Social media is nowadays a powerful tool not only becoming an increasingly more important part of our communication with others. Moreover, it is a commonly used way to influence others by sharing our opinions and also get influenced by others’ ideas. Twitter is a prototypical example of such a network: In rather short messages it transports and repeats feelings and opinions directly and quickly accessible; an automated analysis of such data is, therefore, capable of getting an idea of what most people tend to be interested in.
In this project, we intend to find the 10 most common concepts in a corpus of Twitter tweets. We approached this task by performing a set of preprocessing steps to remove noise, extracting entities that represent concepts using a POS-tagger, and vectorizing those using a word2vec approach. Afterwards, we were able to obtain the desired outcome by first clustering similar concepts together to one utilizing the DBSCAN algorithm and post-process the results. Further effort was carried out to evaluate the optimal parameters for this approach.

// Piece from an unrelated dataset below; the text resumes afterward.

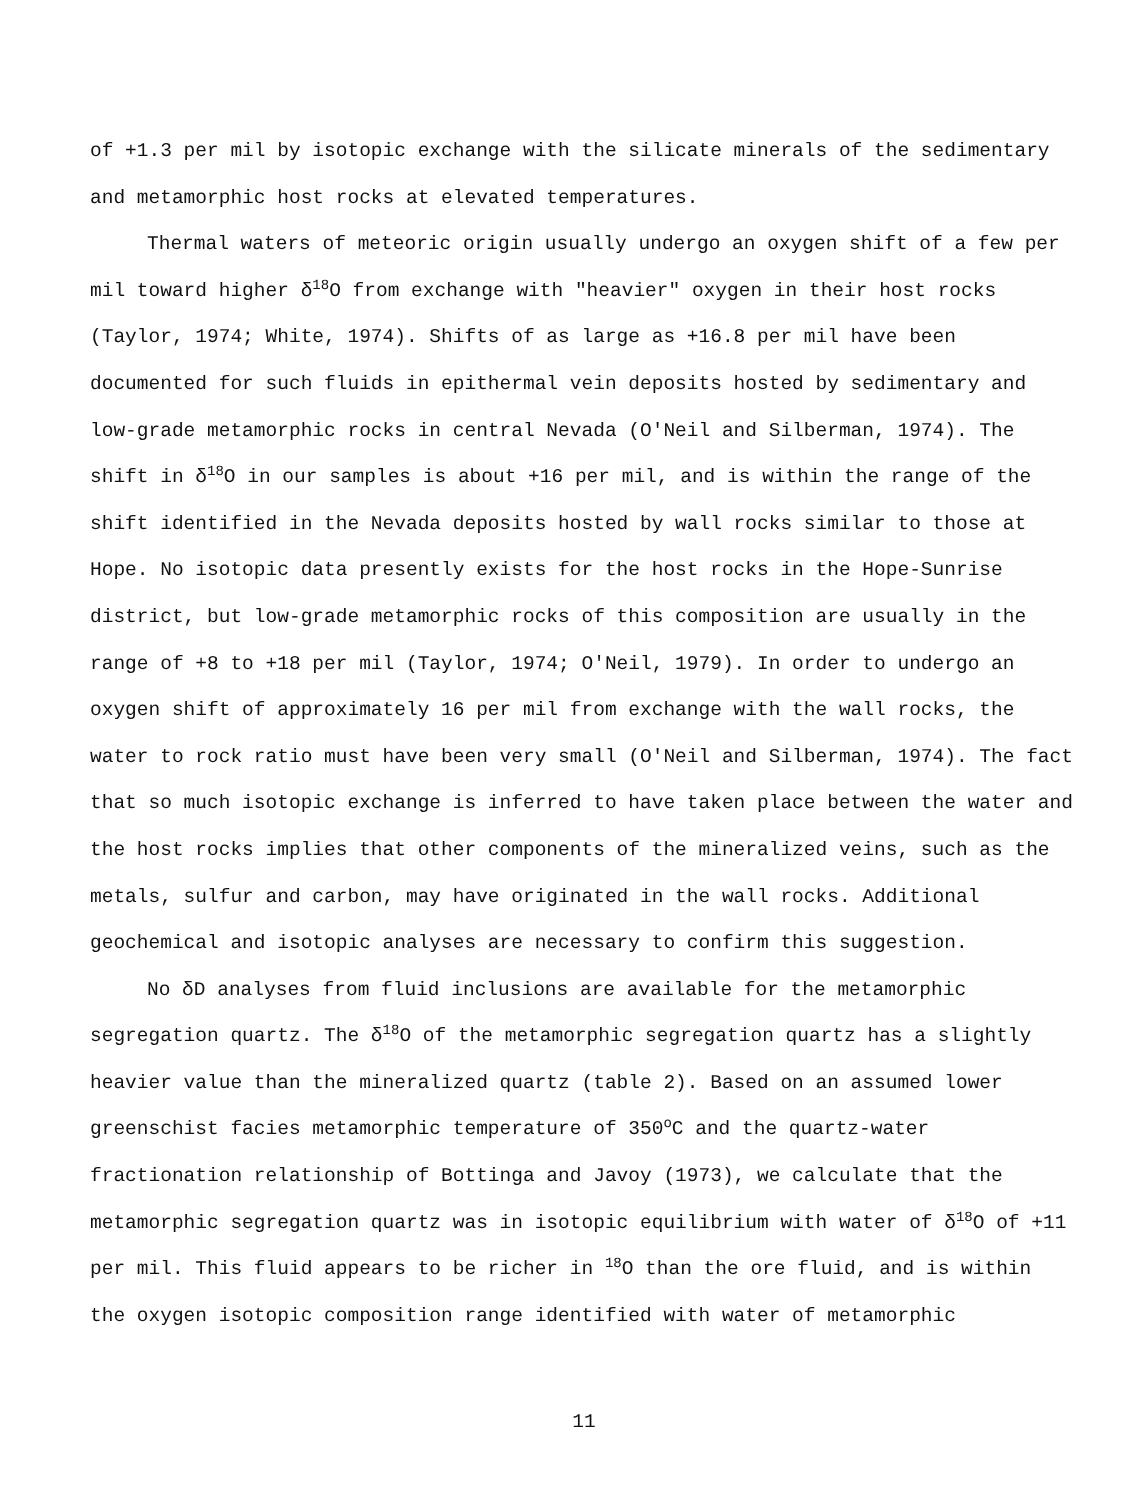of +1.3 per mil by isotopic exchange with the silicate minerals of the sedimentary and metamorphic host rocks at elevated temperatures.
Thermal waters of meteoric origin usually undergo an oxygen shift of a few per mil toward higher δ<sup>18</sup>O from exchange with "heavier" oxygen in their host rocks (Taylor, 1974; White, 1974). Shifts of as large as +16.8 per mil have been documented for such fluids in epithermal vein deposits hosted by sedimentary and low-grade metamorphic rocks in central Nevada (O'Neil and Silberman, 1974). The shift in δ<sup>18</sup>O in our samples is about +16 per mil, and is within the range of the shift identified in the Nevada deposits hosted by wall rocks similar to those at Hope. No isotopic data presently exists for the host rocks in the Hope-Sunrise district, but low-grade metamorphic rocks of this composition are usually in the range of +8 to +18 per mil (Taylor, 1974; O'Neil, 1979). In order to undergo an oxygen shift of approximately 16 per mil from exchange with the wall rocks, the water to rock ratio must have been very small (O'Neil and Silberman, 1974). The fact that so much isotopic exchange is inferred to have taken place between the water and the host rocks implies that other components of the mineralized veins, such as the metals, sulfur and carbon, may have originated in the wall rocks. Additional geochemical and isotopic analyses are necessary to confirm this suggestion.
No δD analyses from fluid inclusions are available for the metamorphic segregation quartz. The δ<sup>18</sup>O of the metamorphic segregation quartz has a slightly heavier value than the mineralized quartz (table 2). Based on an assumed lower greenschist facies metamorphic temperature of 350<sup>o</sup>C and the quartz-water fractionation relationship of Bottinga and Javoy (1973), we calculate that the metamorphic segregation quartz was in isotopic equilibrium with water of δ<sup>18</sup>O of +11 per mil. This fluid appears to be richer in <sup>18</sup>O than the ore fluid, and is within the oxygen isotopic composition range identified with water of metamorphic
11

The data set used in this project consists of 2880 tweets of mostly English tweets. An example of a typical sample in the data set can be found in the following table.
Column | Example value |
---|---|
ID | 188 |
TWEETID | 497547281650823168 |
TWEET | RT @EXAMPLE: My future house will have this. http://t.co/URL |
LANGUAGE | en |
Each sample consists of four attributes which can be split into metadata and data. The metadata entails the ID of the row, a unique TWEETID and a marker for the LANGUAGE describing the actual tweet data labeled as TWEET. For the sake of this project, we only considered tweets with LANGUAGE set to “en” to simplify the processing pipeline. After this filtering, 2861 English tweets remained proving that only an insignificant fraction of 19 tweets were formulated in other languages. Considering this observation, the reduction and the resulting potential loss of information seemed to be reasonable according to the fact it leads to a far more simple model only accepting English as input without the need to handle the translation of concepts. Additionally, we excluded the metadata attributes which did not contribute to the process of finding concepts in the tweets.
The actual definition of the term “concept” is a challenging task. Finding a definition of the borders for the generality and specificity is hard. In this experiment, we focused in general on nouns phrases and excluded any other type of words. A foundation for the extraction of nouns phrases was an entity recognition considering names of persons among others categories like companies, products, events, and geographical elements like cities and countries. We did not consider the effect one noun phrase oppose on another in order of a clear and unambiguous outcome.
In order to gain deeper insight into current Twitter trends, it is necessary to convert the unstructured Tweets into a format allowing the appliance of current state-of-the-art algorithms. The following sections describe the required steps to find the 10 most common concepts in the data set.
Twitter as a medium of our social interaction online is hardly comparable to the “ordered” type of text usually used in the natural language processing: With its massive number of abbreviations, ellipsis, and neologisms a successful parsing gets even more complicated than on other corpora used for natural language processing. Therefore, to extract the essential concepts from the corpus of tweets, we had to perform a number of noise removal steps on the data before we start to extract the relevant features.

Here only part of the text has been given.